Few‐Shot Identification of Active Therapeutic Peptide Networking with Gradient Dynamics against Cancer
Advanced Healthcare Materials, EarlyView.

A few-shot peptide screening strategy identifies RT2 and E16, fused as E16-RT2 (ER), exhibiting optimal tumor-selective cytotoxicity. The injectable ER-DOX networking material demonstrates gradient release kinetics, boosting therapeutic efficacy. ER-mediated selective tumor membrane disruption enhances intracellular DOX delivery, enabling a membrane-nucleus dual-targeting mechanism for synergistic lysis-apoptosis without organ or systemic toxicity.
Abstract
The treatment of osteosarcoma remains challenging due to limitations of chemotherapy. Anticancer peptides present a promising avenue as alternative therapeutic agents; however, they encounter significant drawbacks, including susceptibility to proteolytic degradation and constrained selectivity toward tumor. Herein, a few-shot peptide screening strategy is developed, yielding identification of RT2 (tumor-lytic peptide) and E16 (ionic-responsive self-assembling peptide). Their fusion E16-RT2 (ER) is engineered, exhibiting 175% enhanced tumor-selective cytotoxicity and cancer membrane targeting. By leveraging the dual functionality of ER, an injectable hydrogel encapsulating doxorubicin is developed, enabling gradient dynamics for tumor-specific drug release and sustained therapeutic efficacy (>9 d).
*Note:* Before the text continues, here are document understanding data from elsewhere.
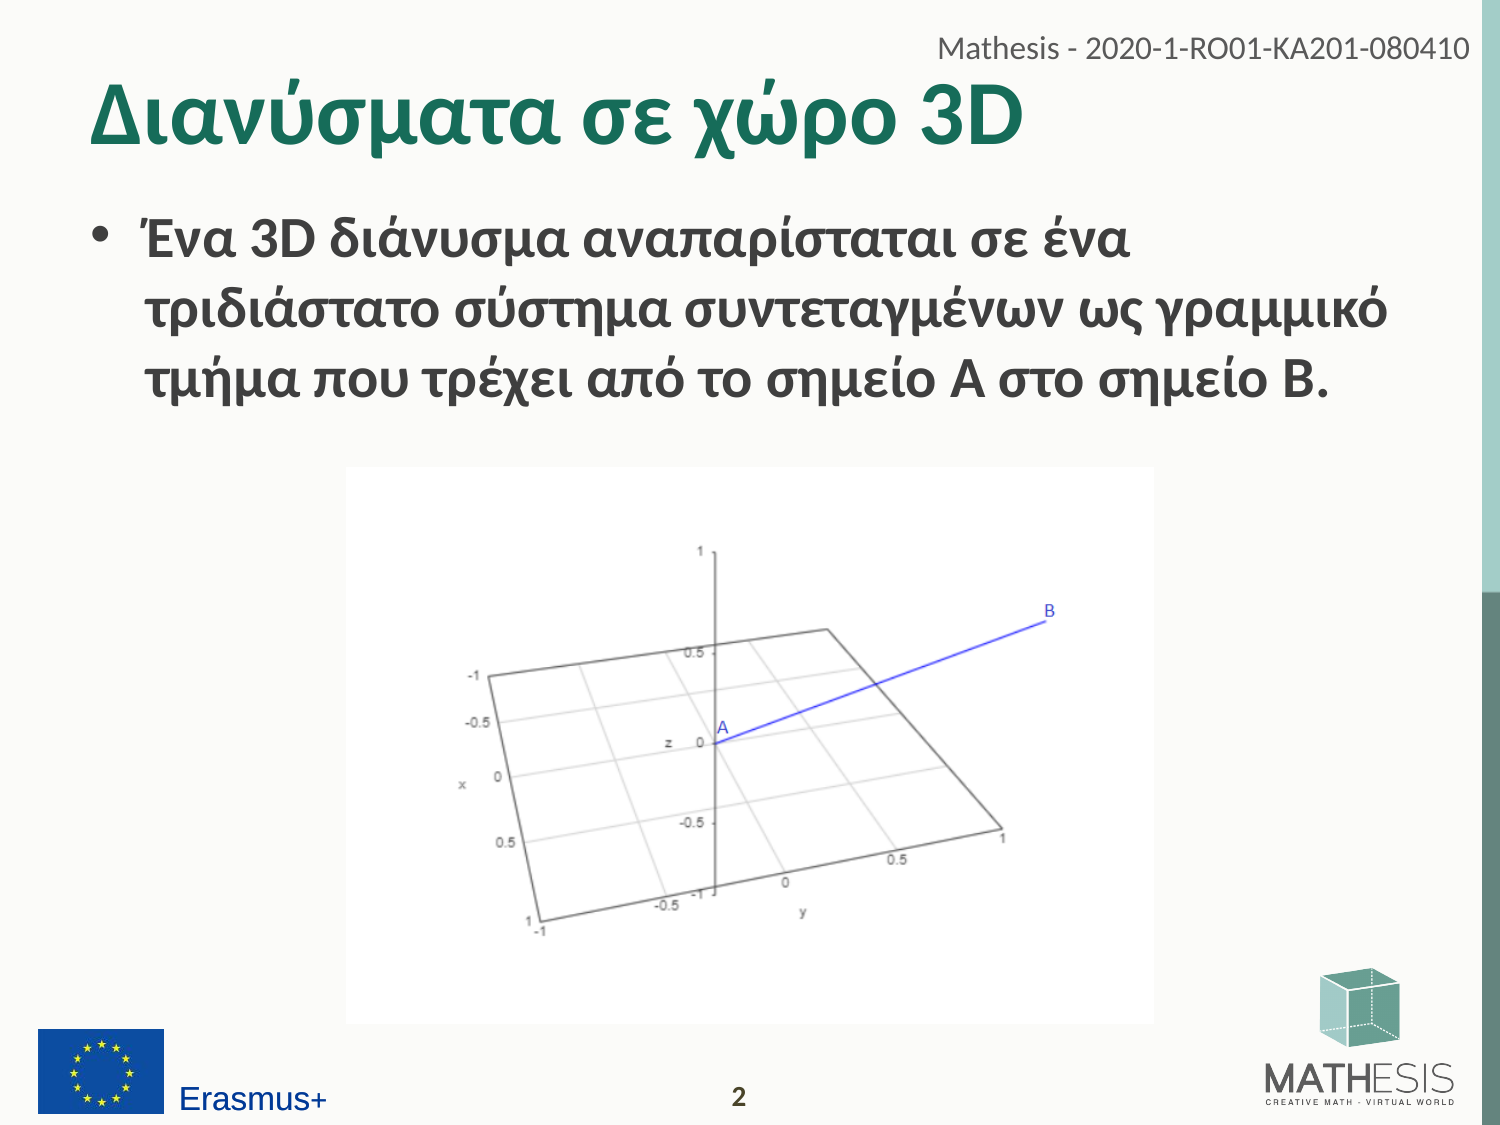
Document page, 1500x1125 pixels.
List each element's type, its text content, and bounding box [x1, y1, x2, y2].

title Διανύσματα σε χώρο 3D [75, 45, 1425, 191]
picture [346, 466, 1154, 1025]
list Ένα 3D διάνυσμα αναπαρίσταται σε ένα τριδιάστατο σύστημα συντεταγμένων ως γραμμικό τμήμα που τρέχει από το σημείο Α στο σημείο Β. [75, 191, 1425, 934]
picture [38, 1029, 164, 1114]
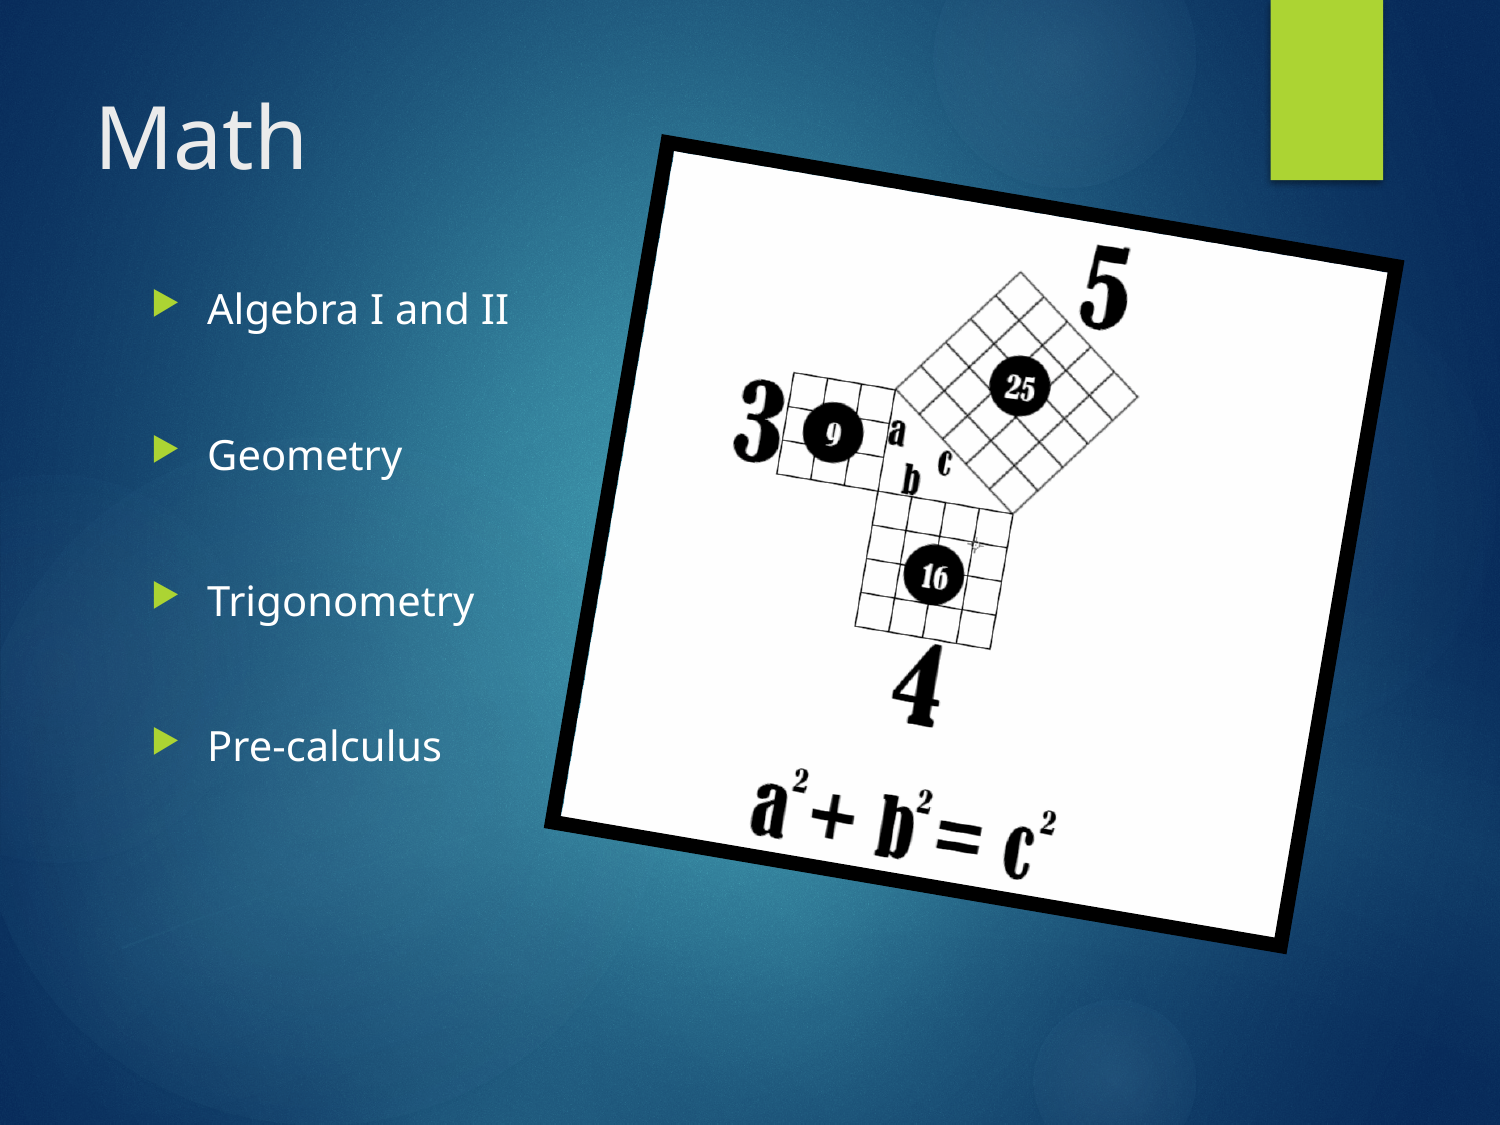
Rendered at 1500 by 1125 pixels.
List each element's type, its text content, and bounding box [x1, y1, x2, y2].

list Algebra I and II Geometry Trigonometry Pre-calculus [135, 200, 650, 889]
picture [562, 152, 1387, 937]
Moreover, there is no systemic/organ toxicity in murine models dosed with the therapeutic network. The potential mechanism is proposed: charge-guided ER localization disrupts cancer membrane integrity, enabling therapeutics influx while sparing healthy cells, coupled with network degradation kinetics ensuring prolonged drug retention. This rational design paradigm establishes a clinically translatable platform combining tumor-perturbing peptides with smart biomaterials, effectively overcoming limitations of conventional agents. The demonstrated “safety-efficacy” profile positions this approach as a viable strategy for cancer treatment.